Panel presentations (Harry Daniels, Alison Woodhead and Lisa Cherry) for the Rees Centre Annual Lecture 2019 on school exclusion and issues for looked after and adopted children.
Harry Daniels, Professor of Education
This brief talk will provide a background to central aspects of exclusion from school and an overview of a new four year project led by Professor Harry Daniels and Associate Professor Ian Thompson at the University of Oxford’s Department of Education. A team of researchers operating across Oxford, Cardiff, Edinburgh, Belfast, Reading and the London School of Economics (LSE) will develop a multi-disciplinary understanding of the political economies and consequences of school exclusion across the UK. The research will lead to a greater understanding of the cost of exclusions at individual, institutional and system levels, as well as pupils’ rights, entitlements, protection and wellbeing, and the landscapes of exclusion across the UK’s four jurisdictions.
Alison Woodhead, Director of Public Affairs and Communications, Adoption UK
Not all children have an equal start in life. But all children deserve an equal chance at school. For tens of thousands of adopted children in the UK, the reality of school is a daily struggle for survival. Many are failing academically as a result, and levels of exclusion are high. Through detailed surveys of families and teachers, interviews with schools and discussions with education experts, Adoption UK has identified significant gaps in understanding, empathy and resources that are preventing adopted children from having an equal chance to succeed at school.

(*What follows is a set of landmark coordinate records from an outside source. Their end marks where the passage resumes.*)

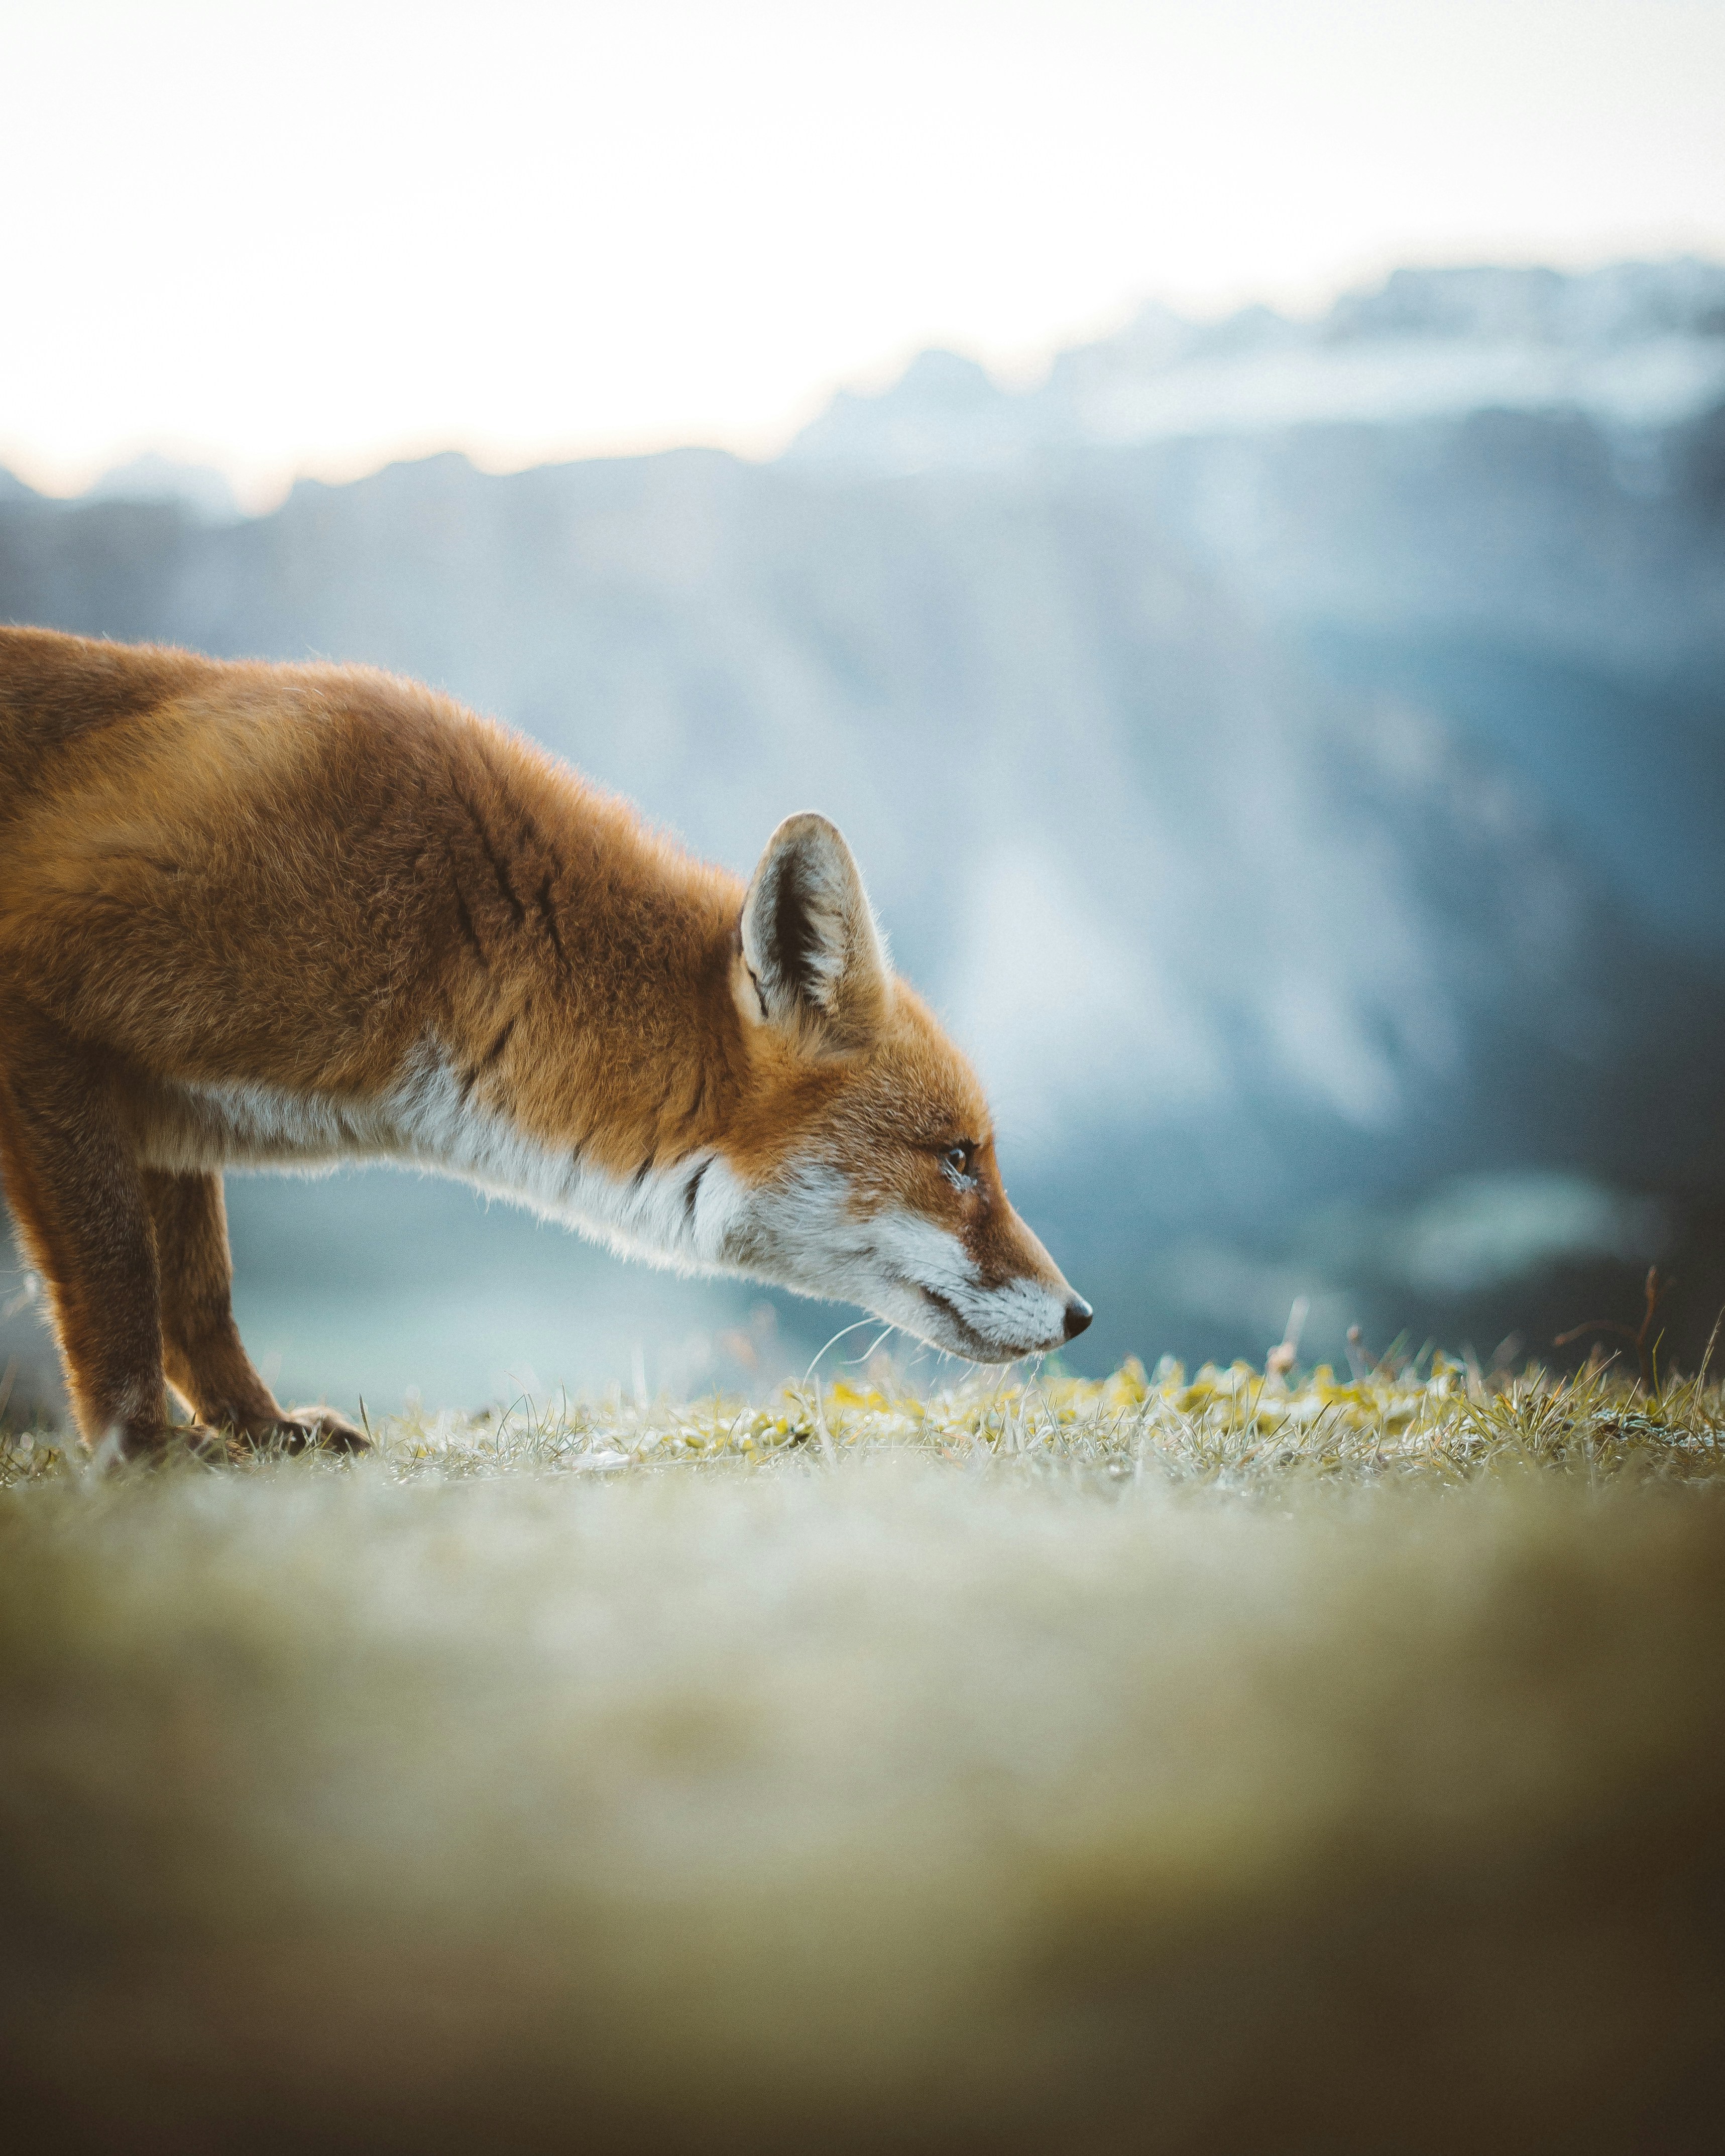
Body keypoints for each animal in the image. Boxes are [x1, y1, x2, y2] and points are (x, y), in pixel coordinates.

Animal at [0, 626, 1091, 1457]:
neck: (442, 933)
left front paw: (259, 1431)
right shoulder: (43, 989)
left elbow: (198, 1296)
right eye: (958, 1158)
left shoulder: (169, 1110)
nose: (1081, 1312)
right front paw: (145, 1454)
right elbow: (122, 1283)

Lisa Cherry, Author and Trainer
One area that has received a lot of attention and focus in regard to looked after children has been education. Statistics have shown consistently that children living away from home under perform at every key stage within education. Looked after children are five times more likely to face a fixed term exclusion and twice as likely to experience a permanent exclusion (Department for Education, 2017). This study focuses on what impact there has been on education and employment on care experienced adults who left care in the 1970’s and 1980’s and were excluded from school.
The findings offer a narrative on education across the life course of those who have been looked after away from home and excluded from school that suggests a strong desire to engage with education into adulthood. Relationships and their impact upon the individual, negatively and positively, raise questions about impact on the participants but also the perceived understanding of impact that teachers and social workers have of their input. In conclusion, the data collected provides answers about impact and the journey that had been undertaken to recover a lost education. These findings are important as they inform further research. They offer a different narrative about what happens to people across the life course and enable some insights for educators about their opportunity for positive impact and the results that this can bring, that ultimately stay with a person throughout their life.